Estampa
"CON EL CUCHILLO grababa círculos en los troncos de los árboles, con la vara pintaba rayas en el agua y en la nieve". Quien así ociosamente se afanaba era el pastor Mijaíl Yavkov, dando verosimilitud a esa vieja leyenda sobre el naciente genio pictórico, que insiste en cómo algunos solitarios cuidadores de ganado, luego artistas famosos, descubrieron su vocación al cogerle gusto a ese dejarse llevar impremeditado por trazar en el mismo suelo los rasgos de la naturaleza. A Yavkov, sin embargo, esta absorbente pasión le elevó la mirada hacia el cielo, que escrutaba con fijeza, viéndolo todo blanco, cuando las nubes cubrían el sol, pero también, después, todo negro, quizá como efecto del deslumbramiento; en cualquier caso, un cielo blanco y negro, como un tablero de ajedrez. Por otra parte, "Mijaíl Yavkov, ante la inabarcabilidad de la estepa y de los cielos, buscaba la línea del horizonte en su propia cabeza, un celeste apagado que se extendía por la piel como un mar tranquilo". Quien nos relata las cuitas de este paisajista mental es el escritor asturiano Moisés Mori (Cangas de Onís, 1950), autor de un libro memorable, titulado Estampas rusas. Un álbum de Iván Turgueniev (KRK ediciones), donde, mediante una sucesión de breves síntesis, no sólo nos va contando la biografía, el espíritu y la obra del genial novelista ruso, sino el trasfondo de la agónica historia de su país durante el siglo XIX, en la que tan sólo la literatura logra que las piezas encajen. Imbuido del aliento poético de Turguénev, el friso de Mori está intercalado por imágenes o estampas que parecen cortadas sobre las hechuras mismas de este escritor, nacido en 1818 y muerto en 1883.
Tal es el caso de la esbozaba sobre Mijaíl Yavkov, ese pastor al que la contemplación del natural le llevó a un tan gran ensimismamiento que terminó orillando su arte al borde la abstracción: "Blanco sobre celeste, cuadro negro en espacio blanco, paisajes de la mente, planetas sonoros, blanco sobre la nieve". ¿La deriva de un fanático prendado con la inmensidad de la bóveda celeste? No obstante, ¿acaso no coincidió su delirio con la fuga solar de los impresionistas, cada vez más obsesivamente pendientes de los constantes e imprevisibles cambios de la luz natural? ¿No acabó el mismo Monet cegado por sus casi inaprensibles reflejos? Pero, sobre todo, ¿no fue un pintor ruso, Casimir Malevich (1878-1935), quien entre 1917 y 1918 ejecutó la serie significativamente titulada Blanco sobre blanco, la pura nada luminosa?

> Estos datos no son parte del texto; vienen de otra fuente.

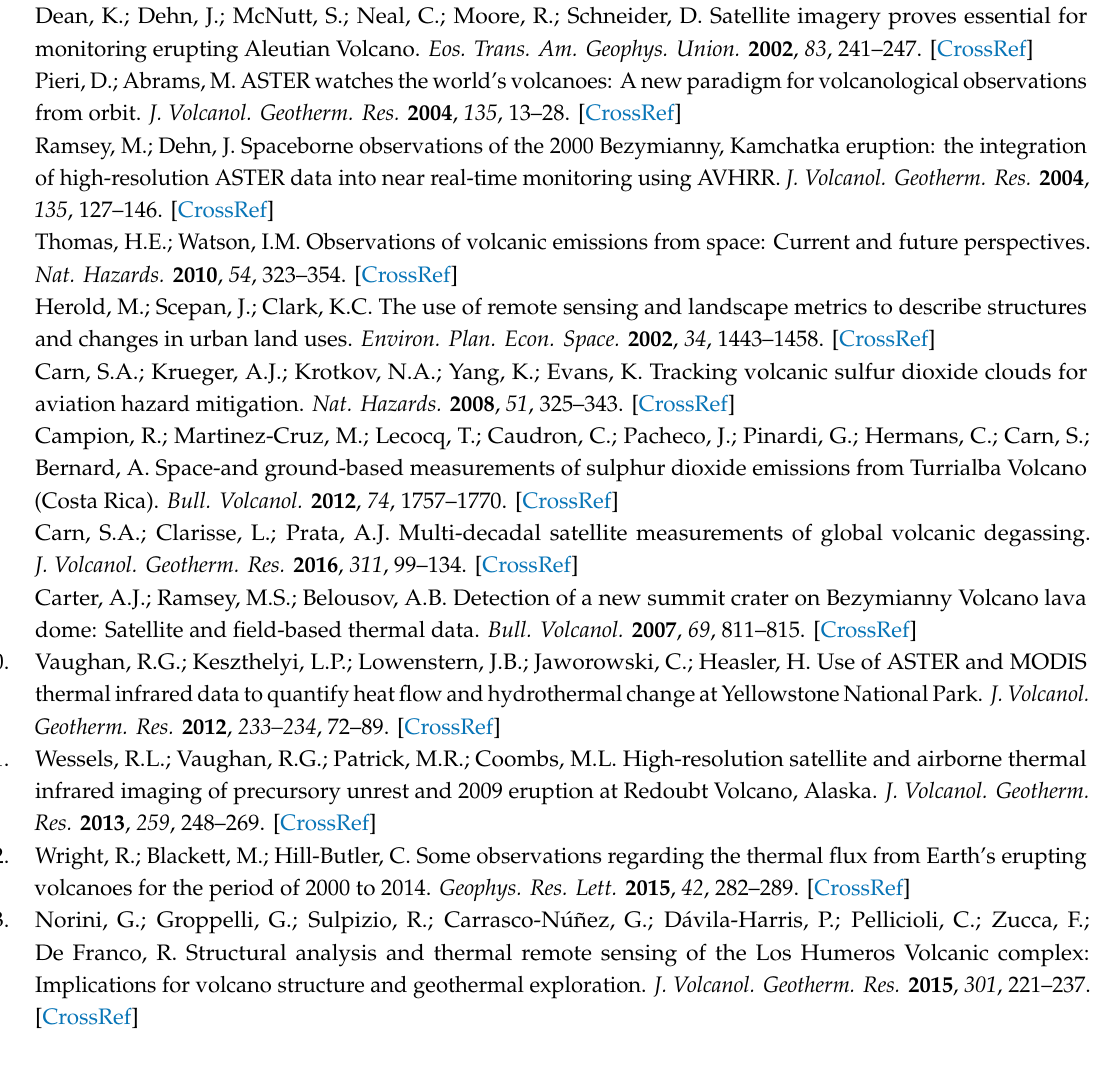
Table S1: Planet Labs imagery timeline data entry for Figure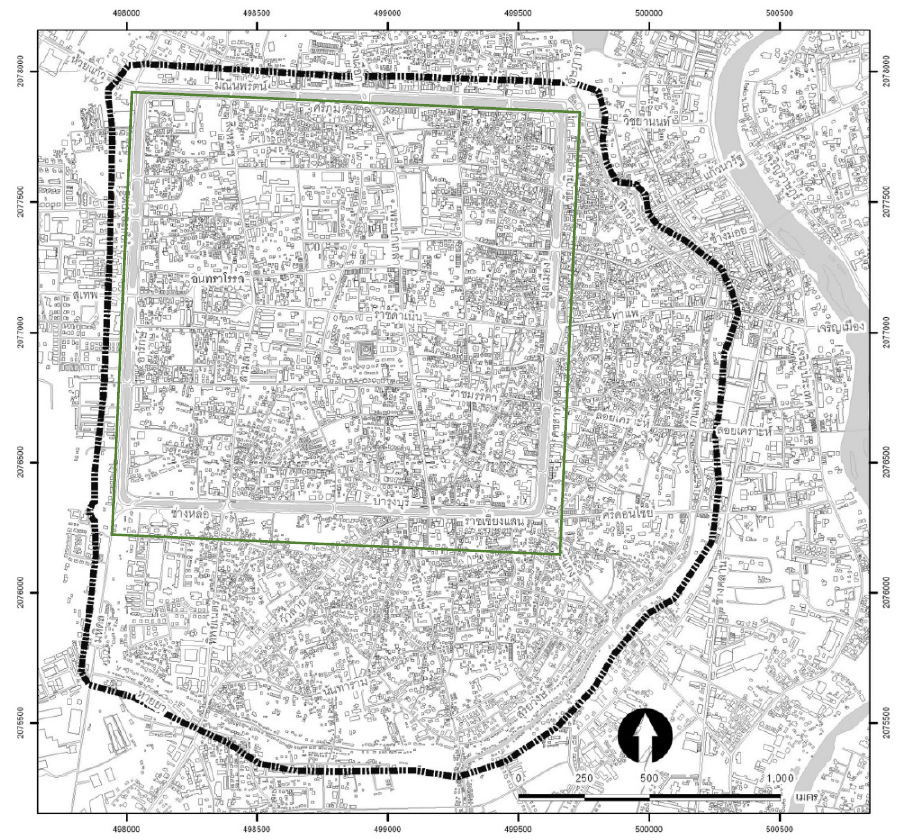
Figure 4. The study area is highlighted in green line, the map of Chiang Mai Old City, Thailand and the boundary of Old City following the Chiang Mai municipal law (Cultural and Natural Environment Management Bureau 2016).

Parece como si cada una de las cien entradas que Mori dedica a glosar el mundo de Turguénev no fueran sino una colección de instantáneas hilvanadas al ritmo de una progresiva esfumación, cuyo disipado humo por fin nos enfrentase a esa otra nada celeste de la revolución, construida, sin embargo, por mil hilos invisibles, donde está tramada nuestra misteriosa identidad vacante. Fibra a fibra, Mori nos atrapa en el hermoso y fascinante cendal de la escritura de Tuguénev, pero para adentrarnos en las costuras de nuestra desnudez, tan frágil en medio de la cósmica infinitud, negro sobre blanco, blanco sobre blanco.